▸ **Selected text**

☆ ☆ ☆ ☆

Learning to read poetry

1.
Los Angeles stays warm through winter. You know this. You know
this desert where we come to, this final outhouse

that binds with wood and those who eat. Here unless there are lights
there is no light. I cannot drive as you did, but I can wipe

your mouth, cover your punctured arm with your sleeve. I will not watch you
die on the carpet. It would be as if I had never been here.
2.
We are guests at an hour told to go home; sun and bells ring
in humble interval. We are what breaks in season, a homely

outgrowth, boring. I cause you no heartache with my indifference,
even your limbs bend toward mine. My nose hurts in desert air,

in bars where I am unwelcome even as I pretend to be famous
for seduction. Sleep is what does not come when as much as I want it.
3.
You pick up every glowing penny, let them burn your hands
unrecognizable until you find yourself holding out your luck

all the way up route ten. You consider then how your father
once told you that you had a skinny neck, how you held onto that,

logged it as a sign of heart. It could happen; this man could
pull you to the back seat. And what if he took your straw hair

into his crusted hands and yanked so hard as to break your neck.

☆ ☆ ☆ ☆

▸ **Data shown**
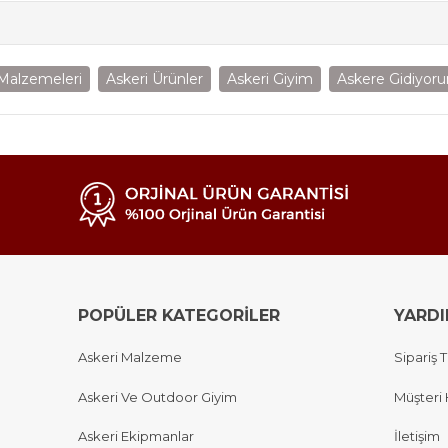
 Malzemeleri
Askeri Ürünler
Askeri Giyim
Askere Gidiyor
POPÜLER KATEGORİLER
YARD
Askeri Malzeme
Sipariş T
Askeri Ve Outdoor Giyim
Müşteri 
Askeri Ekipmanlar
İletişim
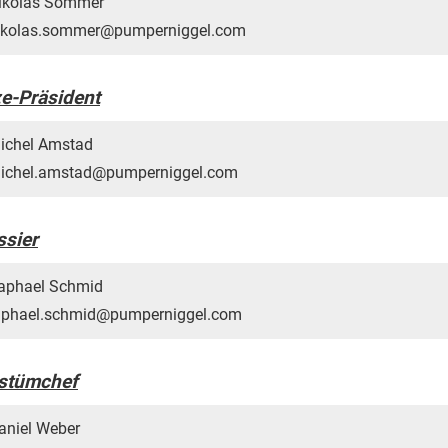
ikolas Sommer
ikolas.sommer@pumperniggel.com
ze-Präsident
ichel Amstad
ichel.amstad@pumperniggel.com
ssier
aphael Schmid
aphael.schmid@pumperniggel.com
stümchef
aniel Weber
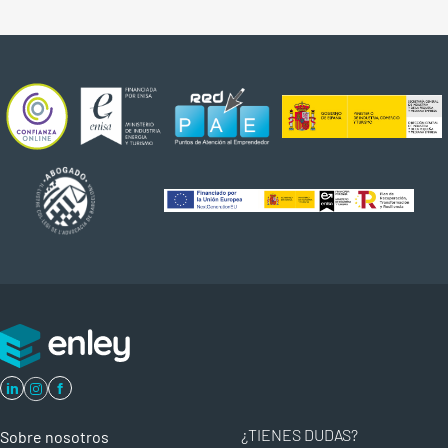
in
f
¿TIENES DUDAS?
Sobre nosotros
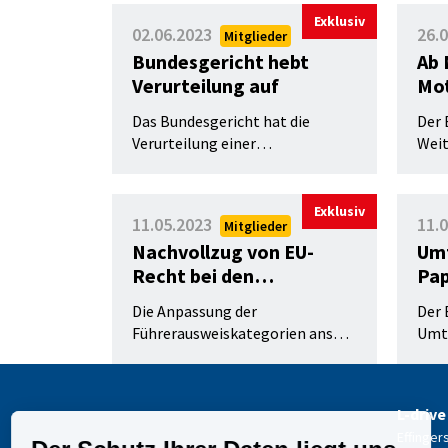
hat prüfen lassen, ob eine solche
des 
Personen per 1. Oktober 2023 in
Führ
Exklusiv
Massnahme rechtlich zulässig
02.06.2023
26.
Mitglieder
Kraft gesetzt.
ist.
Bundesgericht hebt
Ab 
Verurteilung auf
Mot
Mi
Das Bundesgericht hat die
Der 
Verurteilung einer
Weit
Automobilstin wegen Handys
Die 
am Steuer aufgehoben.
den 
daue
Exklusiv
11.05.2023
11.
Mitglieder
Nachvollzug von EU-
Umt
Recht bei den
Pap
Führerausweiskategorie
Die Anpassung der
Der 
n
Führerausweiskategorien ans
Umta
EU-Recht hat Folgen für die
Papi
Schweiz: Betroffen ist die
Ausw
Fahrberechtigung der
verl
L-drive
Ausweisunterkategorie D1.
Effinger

☆ ☆ ☆ ☆

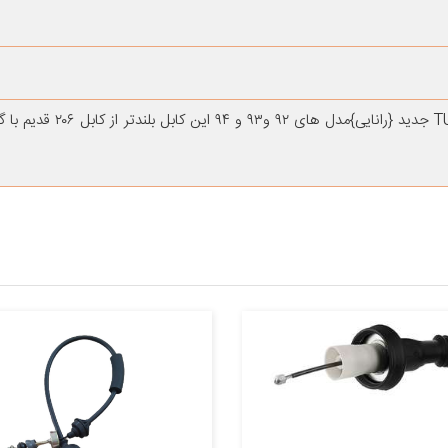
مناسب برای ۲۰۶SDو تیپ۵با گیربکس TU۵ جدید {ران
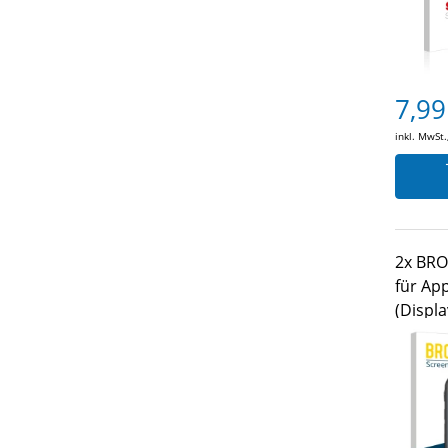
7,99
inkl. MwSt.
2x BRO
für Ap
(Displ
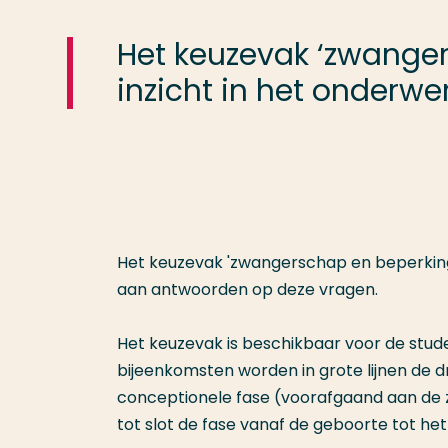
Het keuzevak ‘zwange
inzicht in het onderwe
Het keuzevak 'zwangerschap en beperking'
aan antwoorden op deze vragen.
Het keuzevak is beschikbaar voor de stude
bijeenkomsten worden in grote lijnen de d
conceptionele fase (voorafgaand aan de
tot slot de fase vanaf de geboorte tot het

☆ ☆ ☆ ☆

Reproduce the lines of the poem "Learning to read poetry" from "in bars where" up to and including "break your neck.".

in bars where I am unwelcome even as I pretend to be famous
for seduction. Sleep is what does not come when as much as I want it.
3.
You pick up every glowing penny, let them burn your hands
unrecognizable until you find yourself holding out your luck

all the way up route ten. You consider then how your father
once told you that you had a skinny neck, how you held onto that,

logged it as a sign of heart. It could happen; this man could
pull you to the back seat. And what if he took your straw hair

into his crusted hands and yanked so hard as to break your neck.